Pompey set to continue ugly approach

Pompey boss Paul Cook Picture: Joe Pepler
Pompey boss Paul Cook Picture: Joe Pepler

PAUL COOK is preparing to continue with an ugly approach at Exeter.

But the Pompey boss explained he is loathe to go too far down the road of playing a direct game, as his side travel to St James Park.

Cook’s side look to pick up back-to-back wins in the league for just the fourth time this season tonight.

The Blues boss has built a reputation for an expansive footballing philosophy, which has been employed in his time at Fratton Park.

Pompey went down the route of less subtle approach, however, to pick up a big three points against Cambridge United on Saturday.

And with Gary Roberts, Adam McGurk and Michael Smith in the treatment room, that’s set to continue against the Grecians.

Cook said: ‘We’re trying to play the game the right way.

‘We are becoming victims, let’s have it right, of that.

‘That’s what the supporters are missing out on.

‘We are trying to play the game in the correct way.

‘We are trying to bring our players up the right way – with the thought of winning football matches the right way.

‘Unfortunately, there are a lot of teams who don’t want to do that.
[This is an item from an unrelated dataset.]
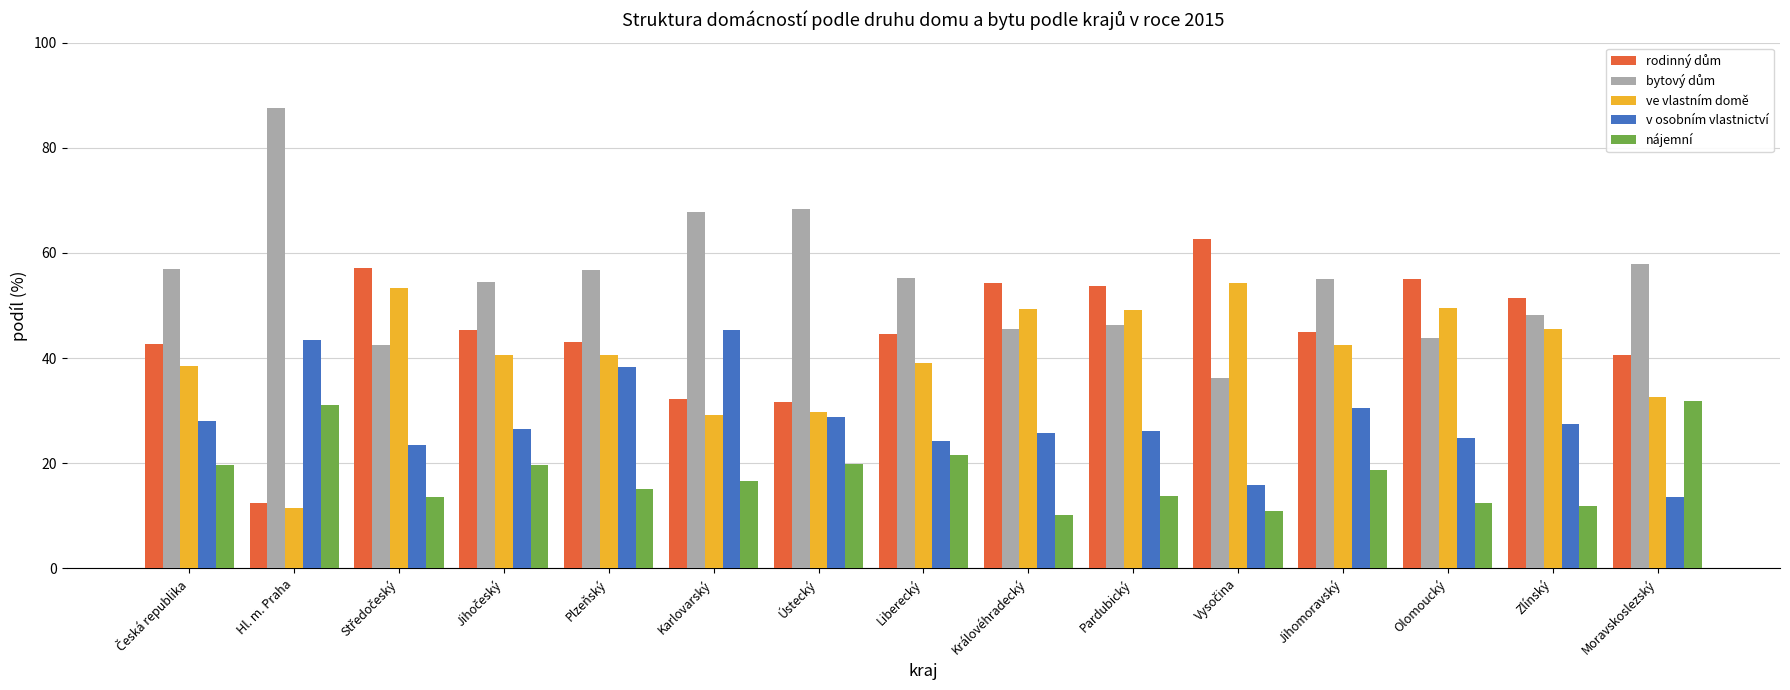

Count the number of data series in this chart.

5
‘That’s the reality of the game. We have to cop on to that a bit.

‘We have to have the quality to win games. Even if we play like them.

‘It might not be as enjoyable to watch to allow us to win a few games.

‘We will go that way a little bit, especially with players out injured.’

Ironically, Cook goes up against a manager tonight who largely preaches a similar approach to him in Exeter’s Paul Tisdale.

They have both stuck to philosophies of passing play, although the Pompey boss has now indicated he’s prepared to step away from that.

Cook knows, however, there is a danger of confusing his players if they go too far down the route of direct football.

‘It’s all different aspects,’ he said.

‘We’ve got a philosophy we believe and we like.

‘But every now and then we might have to come away from that a bit to win games.

‘Now and again we have to change.

‘People think we won’t change. We changed at Chesterfield.

‘We did for a month. We went 4-4-2 and got the ball forward quicker.

‘We will change, but can’t keep doing it because the players won’t know whether they are coming or going.

‘It’s not just a change of philosophy but the reality of the pitches we play on, too.

‘Once the sun comes out they usually pick up. We’ll see.

‘We have a belief and the players have brought into it. If we abandon it the players will doubt us.

‘I don’t think it’s good to keep chopping and changing systems.